Most traits in humans such as behaviors, physiological characteristics and disease susceptibilities are influenced by a large number of genetic variants each with a small effect. GWAS is a widely used experimental design to detect genetic variants associated with a disease of interest. It is used to characterize genetic variations by comparing the genetic information of a large cohort of people, using statistical methods to scan the genome to identify genetic variants associated with the disease, and to reveal genes and regulatory mechanisms related to disease occurrence and development.


Mixed model-based association analysis tools are often preferred in GWAS because of their advantage in correcting confounding factors that could potentially bias the association analysis results. In recent years, the computational efficiencies of mixed model-based tools are challenged by data from cohorts with very large sample sizes, such as the UK Biobank (UKB). For example, a typical GWAS in the UKB involves the analysis of data of on >400,000 individuals each with >10 million genetic variants.


Yang’s team proposed a sparse matrix-based model and a series of efficient computational algorithms that circumvented the limitations of mixed models in computing speed and memory usage and developed an ultra-efficient GLMM-based association analysis tool for binary traits, fastGWA-GLMM. They used real data to demonstrate the extremely high computational efficiency of fastGWA-GLMM, which far exceeds existing GLMM-based methods. For example, the computational efficiency can reach 36 times that of the most used GLMM-based association tool in the analysis of the UKB data.

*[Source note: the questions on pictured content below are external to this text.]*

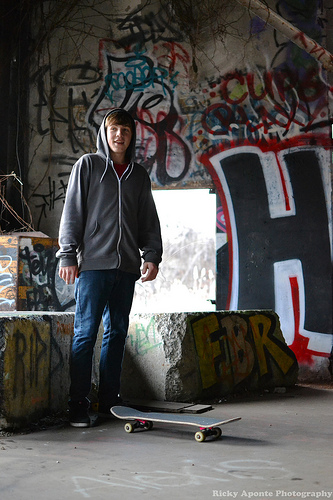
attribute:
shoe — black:
[64, 399, 100, 432]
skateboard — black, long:
[110, 403, 241, 444]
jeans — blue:
[69, 268, 140, 405]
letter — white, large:
[197, 125, 331, 338]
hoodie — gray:
[55, 103, 164, 267]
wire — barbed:
[0, 156, 44, 232]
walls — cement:
[90, 44, 330, 268]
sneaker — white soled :
[94, 398, 141, 421]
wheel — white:
[194, 431, 205, 444]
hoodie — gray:
[49, 92, 166, 279]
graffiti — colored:
[4, 0, 331, 353]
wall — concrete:
[170, 305, 297, 400]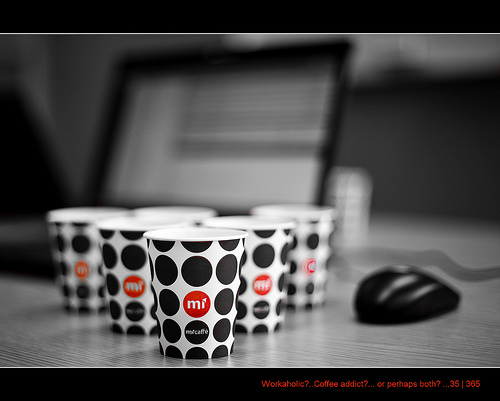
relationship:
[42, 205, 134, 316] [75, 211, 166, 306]
cups of yogurt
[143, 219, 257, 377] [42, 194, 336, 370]
cup in front of cups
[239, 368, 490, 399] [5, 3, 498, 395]
text at bottom of photograph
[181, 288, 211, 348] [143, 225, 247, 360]
coffee on front of cup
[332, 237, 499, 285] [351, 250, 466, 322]
cable behind mouse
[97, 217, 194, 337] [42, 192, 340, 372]
cup in a pattern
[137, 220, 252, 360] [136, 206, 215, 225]
cup in front of cup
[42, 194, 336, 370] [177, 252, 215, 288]
cups with polka dot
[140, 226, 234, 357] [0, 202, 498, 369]
cup on desk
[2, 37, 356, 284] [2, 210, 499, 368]
laptop on desk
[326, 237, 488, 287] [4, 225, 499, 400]
cord on desk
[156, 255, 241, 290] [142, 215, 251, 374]
dots on cup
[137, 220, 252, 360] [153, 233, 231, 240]
cup with interior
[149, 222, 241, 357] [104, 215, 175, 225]
cup with interior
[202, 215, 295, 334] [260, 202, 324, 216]
cup with interior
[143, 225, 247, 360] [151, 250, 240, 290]
cup with dots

In a simulated cohort of 2 million people (each person has about 12 million genetic variants), a fastGWA-GLMM analysis can be completed in only 17 hours using 16 CPU cores and 32GB of memory, but such an analysis is not achievable for other mixed model-based tools. fastGWA-GLMM's fast processing capability for large data is of great significance to the upcoming biobank-scale data with millions of samples.


As an efficient and robust association analysis tool, fastGWA-GLMM can be applied to identify genetic variants for binary traits in all the large-scale biobanks. The team has used fastGWA-GLMM to analyze 2,989 binary traits in the UKB and shared all the association analysis results on their online data portal (http://fastgwa.info/ukbimpbin). Users can browse, retrieve, query, and download all the result data without restrictions on this platform. Moreover, this method has been integrated into the open-source software package GCTA developed by the team (https://yanglab.westlake.edu.cn/software/gcta). fastGWA and fastGWA-GLMM may become indispensable tools for genetic analysis of data from ultra-large biological repositories in the future, and their application potential for deciphering the genetic mysteries of complex human diseases is immeasurable. 


Doctoral student from the University of Queensland (UQ), visiting student at Westlake University Dr. Longda Jiang (currently a postdoctoral fellow at the New York Genome Center), and Dr. Zhili Zheng from UQ are the co-first authors of this article, and Professor Yang Jian from Westlake University is the last author.